Caterpillar Inc. (NYSE: CAT) is the leading manufacturer of heavy machinery, equipment, and vehicles for construction and mining. It operates in the industrial products sector, competing with heavy machinery makers Deer & Co. (NYSE: DE), CNH Industrial N.V. (NYSE: CNH), and Terex Co. (NYSE: TEX).
Caterpillar has been a barometer of the health of the global economy. Economic expansion periods see more construction activity as demand for Caterpillar's products rises. Contracting economies show the opposite, as Caterpillar's equipment is in less demand. Caterpillar stock is trading up 35.4% year-to-date (YTD). While it may seem expensive, here are four reasons that can power its next leg higher through all-time highs.
1) The Interest Rate Cut Cycle Can Stimulate Construction Activity
The U.S. Federal Reserve cut interest rates by 50 bps for the first time in two years, likely starting a new interest rate cut cycle. Lower interest rates can lead to lower financing and borrowing costs, stimulating more construction activity. Lower interest rates make companies finance Caterpillar's expensive machinery more affordable. More construction spending is a boon for Caterpillar as its products increase demand. Investors often use Caterpillar stock as an inflation hedge.

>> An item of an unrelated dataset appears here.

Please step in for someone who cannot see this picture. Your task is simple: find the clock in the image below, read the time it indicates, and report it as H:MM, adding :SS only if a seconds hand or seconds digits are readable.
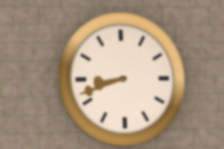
8:42
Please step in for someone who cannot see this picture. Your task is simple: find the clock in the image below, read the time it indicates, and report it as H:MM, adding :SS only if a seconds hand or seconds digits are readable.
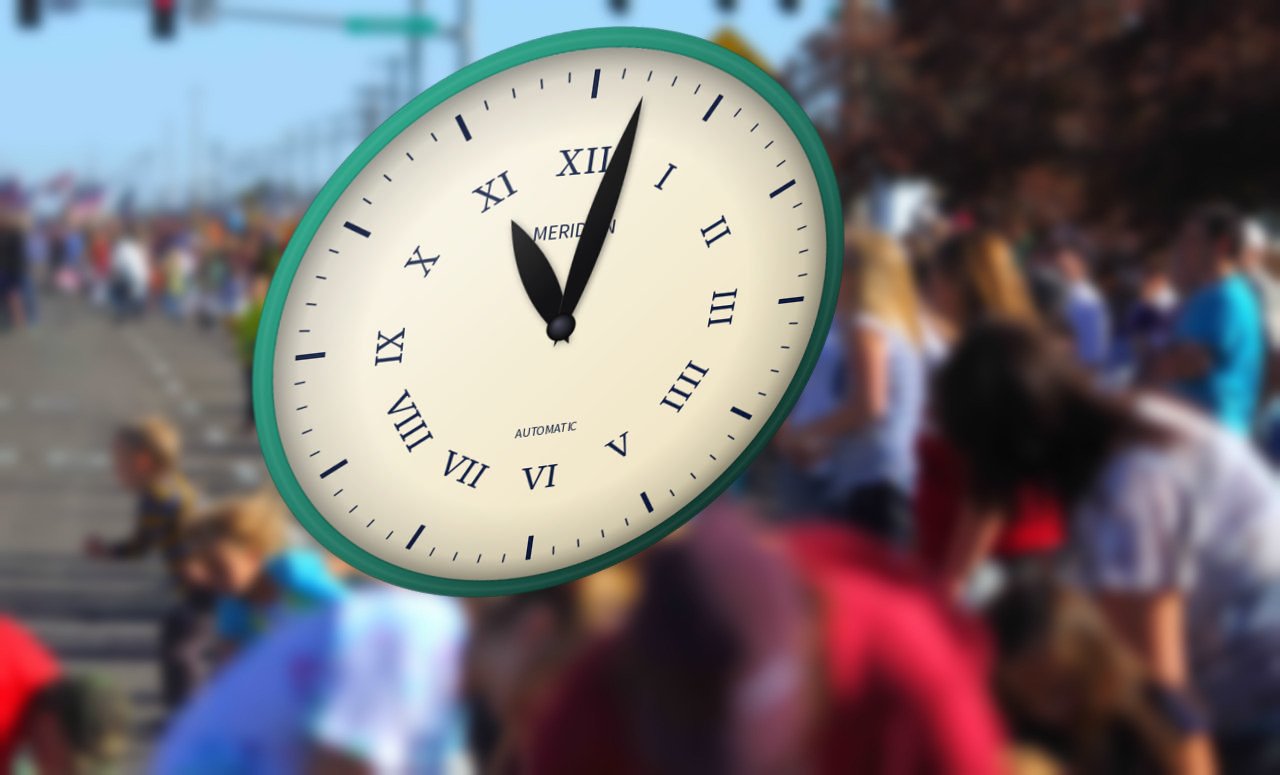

2) The CAT Dynamic Energy Transfer (DET) System
Caterpillar unveiled its original equipment manufacturer (OEM), which designed a sustainable technology solution for dynamic charging for both battery and diesel-electric large mining trucks while they are operating. The Caterpillar Dynamic Energy Transfer (DET) system can charge a machine's battery while operating with improved efficiency and increased speed on grade. Dynamic charging drastically reduces the need for heavy-duty trucks to stop and recharge, which results in more uptime, efficiency and productivity. This can be a game changer and a growth driver.
3) Infrastructure Spending Boom
The nation’s infrastructure continues to age and requires upkeep and repair. The Bipartisan Infrastructure Deal that President Biden signed authorizes 2026 nearly $1.2 trillion in spending for critical infrastructure needs in the United States. Poor conditions are apparent for one out of every five miles of major roads and highways in the country, and 45,000 bridges are in need of repair. The law allocates $110 billion in additional funding to repair and rebuild the most economically significant bridges and thousands of smaller bridges throughout the country. Funds are also allocated for airports, waterways, ports, and public transit. All of these require the use of major construction machinery, and Caterpillar is their go-to provider.
4) CAT Stock Formed an A-B-C Pattern
An ABC pattern is a harmonic pattern comprised of three points: A is the low to B, and the high to C is the 0.382 to 0.618 pullback. The extension's initial target is 1.62, but it can continue up to 3.618.
CAT formed the A point at $307.05, bounced to the B point of $356.24, and retraced to the C of $326.11. The upside 1.618 target hit on the nose at $374.86. A pullback may ensue, or CAT can continue its upward momentum toward the highest consensus price target at $435.00. The daily relative strength index (RSI) is bounced to the 68-band. Fibonacci (Fib) pullback support levels are at $356.24, $345.48, $336.31, and $330.80.
Caterpillar’s average consensus price target is $336.31, and its highest analyst price target is $435.00.
Bullish investors can consider using cash-secured puts at the Anchored VWAP, Consensus Target, or Fib pullback support levels to buy the dip. If assigned the shares, writing a covered call at upside Fib levels executes a wheel strategy for income in addition to the 1.52% annual dividend yield.